In a candid new interview, singer Bruce Springsteen is bravely opening about his mental health struggles. While speaking with Esquire magazine during a sit-down to discuss his upcoming Netflix special, Springsteen On Broadway, Bruce revealed he suffered his first breakdown in 1982 and relies “on a variety of medications that keep me even keel” today at age 69.

“When I was a child, and into my teens. I felt like a very, very empty vessel. And it wasn’t until I began to fill it up with music that I began to feel my own personal power and my impact on my friends and the small world that I was in. I began to get some sense of myself. But it came out of a place of real emptiness… You have to put together a person from all the stuff that you’ve been handed,” Bruce began.

Bruce Springsteen
Getty Images

Bruce performing in 1982.

Bruce then explained that in 1982 — around the time he released his sixth album, Nebraska — while on a cross-country drive from New Jersey to LA, he stopped in a small Texas town where “an observer… away from the normal messiness of living and loving, reveals its cost to me.”

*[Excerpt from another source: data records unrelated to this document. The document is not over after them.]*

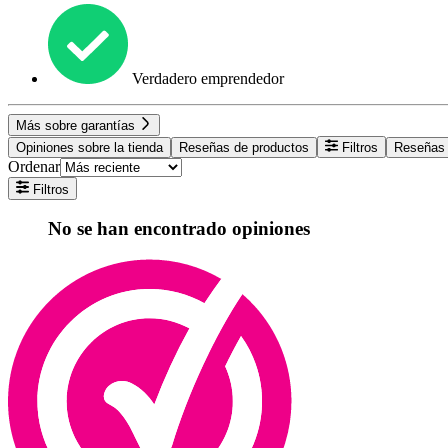
Verdadero emprendedor
Más sobre garantías
Opiniones sobre la tienda
Reseñas de productos
Filtros
Reseñas 
Ordenar
Filtros
No se han encontrado opiniones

Though the rocker admitted he doesn’t know what exactly caused him to have a mental breakdown that night, the moment was likely built from many of his prior experiences. “All I know is as we age, the weight of our unsorted baggage becomes heavier… much heavier. With each passing year, the price of our refusal to do that sorting rises higher and higher,” he shared.

Bruce Springsteen Wife
Getty Images

Bruce performing with his wife, Patti Scialfa.

Bruce also spoke out about how his complicated relationship with his father, Douglas Springsteen — who was diagnosed with paranoid schizophrenia near the end of his life — affected his own mental health. “I have come close enough to [mental illness] where I know I am not completely well myself. I’ve had to deal with a lot of it over the years, and I’m on a variety of medications that keep me on an even keel,” he said.

“Otherwise I can swing rather dramatically and… just… the wheels can come off a little bit. So we have to watch, in our family. I have to watch my kids, and I’ve been lucky there. It ran in my family going way before my dad,” Bruce added.